- [What is required]: Keep to one stretch of the data below, the lines from the one with "Heated Leatherette Steering Wheel" up to and including the one with "spazio hanno segnato", and return that stretch exactly.

■ ■ ■ ■ ■ ■ ■

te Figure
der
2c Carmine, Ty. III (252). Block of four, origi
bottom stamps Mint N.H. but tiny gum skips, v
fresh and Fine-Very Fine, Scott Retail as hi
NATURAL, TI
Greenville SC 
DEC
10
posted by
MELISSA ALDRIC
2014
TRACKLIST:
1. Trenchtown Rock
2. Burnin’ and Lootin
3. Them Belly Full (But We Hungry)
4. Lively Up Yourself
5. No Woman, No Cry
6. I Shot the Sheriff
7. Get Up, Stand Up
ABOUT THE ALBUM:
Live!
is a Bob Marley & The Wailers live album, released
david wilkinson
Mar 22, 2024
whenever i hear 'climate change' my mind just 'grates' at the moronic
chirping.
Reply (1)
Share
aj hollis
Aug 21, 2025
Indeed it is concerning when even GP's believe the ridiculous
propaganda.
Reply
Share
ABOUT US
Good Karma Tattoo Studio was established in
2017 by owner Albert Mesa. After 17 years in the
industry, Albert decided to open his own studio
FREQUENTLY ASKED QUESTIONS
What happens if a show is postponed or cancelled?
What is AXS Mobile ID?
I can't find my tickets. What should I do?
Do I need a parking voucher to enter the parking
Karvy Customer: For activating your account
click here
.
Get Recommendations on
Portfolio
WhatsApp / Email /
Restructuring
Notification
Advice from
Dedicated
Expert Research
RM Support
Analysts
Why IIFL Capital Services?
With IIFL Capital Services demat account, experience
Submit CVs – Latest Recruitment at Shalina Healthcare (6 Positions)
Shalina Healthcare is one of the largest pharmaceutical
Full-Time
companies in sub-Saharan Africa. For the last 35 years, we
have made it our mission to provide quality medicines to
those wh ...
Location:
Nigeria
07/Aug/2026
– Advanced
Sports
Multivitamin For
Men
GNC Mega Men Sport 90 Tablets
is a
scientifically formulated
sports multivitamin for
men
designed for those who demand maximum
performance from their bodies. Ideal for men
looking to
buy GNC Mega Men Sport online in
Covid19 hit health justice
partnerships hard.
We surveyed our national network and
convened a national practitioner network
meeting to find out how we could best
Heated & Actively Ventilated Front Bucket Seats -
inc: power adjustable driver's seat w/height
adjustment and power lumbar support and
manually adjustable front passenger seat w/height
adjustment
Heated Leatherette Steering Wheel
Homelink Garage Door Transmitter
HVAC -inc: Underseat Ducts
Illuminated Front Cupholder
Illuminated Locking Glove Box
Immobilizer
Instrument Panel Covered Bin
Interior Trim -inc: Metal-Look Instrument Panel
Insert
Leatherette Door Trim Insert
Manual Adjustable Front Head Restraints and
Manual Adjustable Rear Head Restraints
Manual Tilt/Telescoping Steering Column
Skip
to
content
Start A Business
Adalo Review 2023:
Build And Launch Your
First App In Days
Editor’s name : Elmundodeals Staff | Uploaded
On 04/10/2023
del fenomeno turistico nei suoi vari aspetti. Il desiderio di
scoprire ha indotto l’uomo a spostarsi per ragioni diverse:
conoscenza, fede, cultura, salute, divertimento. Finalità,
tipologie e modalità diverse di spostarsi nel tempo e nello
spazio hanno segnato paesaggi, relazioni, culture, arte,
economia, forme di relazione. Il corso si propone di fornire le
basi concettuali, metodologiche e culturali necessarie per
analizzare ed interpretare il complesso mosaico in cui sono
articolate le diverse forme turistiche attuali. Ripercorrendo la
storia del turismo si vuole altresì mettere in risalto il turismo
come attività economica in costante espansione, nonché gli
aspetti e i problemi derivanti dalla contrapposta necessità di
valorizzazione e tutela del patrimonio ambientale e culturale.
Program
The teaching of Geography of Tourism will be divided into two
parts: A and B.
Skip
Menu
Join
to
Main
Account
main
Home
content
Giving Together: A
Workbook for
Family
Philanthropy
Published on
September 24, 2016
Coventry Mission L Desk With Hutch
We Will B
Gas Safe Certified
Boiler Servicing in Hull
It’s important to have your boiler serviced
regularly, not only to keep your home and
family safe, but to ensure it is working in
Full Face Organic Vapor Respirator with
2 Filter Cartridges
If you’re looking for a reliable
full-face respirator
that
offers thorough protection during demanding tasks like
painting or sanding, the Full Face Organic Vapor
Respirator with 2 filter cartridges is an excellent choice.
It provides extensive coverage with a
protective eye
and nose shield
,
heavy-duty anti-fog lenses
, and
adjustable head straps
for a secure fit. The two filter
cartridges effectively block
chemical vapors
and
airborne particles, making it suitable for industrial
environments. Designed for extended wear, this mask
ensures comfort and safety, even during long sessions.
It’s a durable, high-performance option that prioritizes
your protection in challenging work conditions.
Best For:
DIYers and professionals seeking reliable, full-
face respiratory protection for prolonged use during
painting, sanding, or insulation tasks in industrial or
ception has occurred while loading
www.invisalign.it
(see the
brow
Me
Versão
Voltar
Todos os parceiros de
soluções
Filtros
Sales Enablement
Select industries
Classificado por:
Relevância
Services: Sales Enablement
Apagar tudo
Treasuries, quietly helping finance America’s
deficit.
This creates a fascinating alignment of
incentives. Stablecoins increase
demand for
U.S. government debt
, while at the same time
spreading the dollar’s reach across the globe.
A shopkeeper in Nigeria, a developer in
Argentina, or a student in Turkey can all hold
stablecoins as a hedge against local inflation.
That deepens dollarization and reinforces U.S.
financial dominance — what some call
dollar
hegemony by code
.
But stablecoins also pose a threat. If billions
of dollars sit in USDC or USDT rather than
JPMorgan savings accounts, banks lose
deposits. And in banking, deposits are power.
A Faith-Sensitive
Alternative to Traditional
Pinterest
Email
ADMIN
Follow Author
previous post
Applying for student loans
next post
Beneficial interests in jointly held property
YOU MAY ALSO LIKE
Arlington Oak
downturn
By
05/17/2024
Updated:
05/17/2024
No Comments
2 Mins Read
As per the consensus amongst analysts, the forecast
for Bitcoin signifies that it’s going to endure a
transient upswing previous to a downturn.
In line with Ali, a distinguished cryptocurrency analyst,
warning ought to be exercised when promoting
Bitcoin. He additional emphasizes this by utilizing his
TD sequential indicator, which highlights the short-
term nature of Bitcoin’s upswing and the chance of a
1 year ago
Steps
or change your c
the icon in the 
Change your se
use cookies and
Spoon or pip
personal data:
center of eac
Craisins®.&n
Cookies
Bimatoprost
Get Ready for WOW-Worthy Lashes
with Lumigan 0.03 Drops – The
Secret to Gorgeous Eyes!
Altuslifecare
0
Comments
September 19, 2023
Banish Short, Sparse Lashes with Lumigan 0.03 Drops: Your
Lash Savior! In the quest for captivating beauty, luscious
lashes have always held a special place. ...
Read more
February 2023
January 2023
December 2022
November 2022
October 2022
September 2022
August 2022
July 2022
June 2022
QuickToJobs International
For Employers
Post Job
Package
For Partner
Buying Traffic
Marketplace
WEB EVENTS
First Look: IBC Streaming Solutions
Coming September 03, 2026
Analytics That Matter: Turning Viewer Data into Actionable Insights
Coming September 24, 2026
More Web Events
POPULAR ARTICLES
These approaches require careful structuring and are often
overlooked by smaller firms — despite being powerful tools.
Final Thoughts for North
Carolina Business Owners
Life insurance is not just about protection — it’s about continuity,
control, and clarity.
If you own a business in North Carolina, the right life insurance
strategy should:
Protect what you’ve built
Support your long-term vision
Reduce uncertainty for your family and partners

■ ■ ■ ■ ■ ■ ■

- [Answer section]:
Heated Leatherette Steering Wheel
Homelink Garage Door Transmitter
HVAC -inc: Underseat Ducts
Illuminated Front Cupholder
Illuminated Locking Glove Box
Immobilizer
Instrument Panel Covered Bin
Interior Trim -inc: Metal-Look Instrument Panel
Insert
Leatherette Door Trim Insert
Manual Adjustable Front Head Restraints and
Manual Adjustable Rear Head Restraints
Manual Tilt/Telescoping Steering Column
Skip
to
content
Start A Business
Adalo Review 2023:
Build And Launch Your
First App In Days
Editor’s name : Elmundodeals Staff | Uploaded
On 04/10/2023
del fenomeno turistico nei suoi vari aspetti. Il desiderio di
scoprire ha indotto l’uomo a spostarsi per ragioni diverse:
conoscenza, fede, cultura, salute, divertimento. Finalità,
tipologie e modalità diverse di spostarsi nel tempo e nello
spazio hanno segnato paesaggi, relazioni, culture, arte,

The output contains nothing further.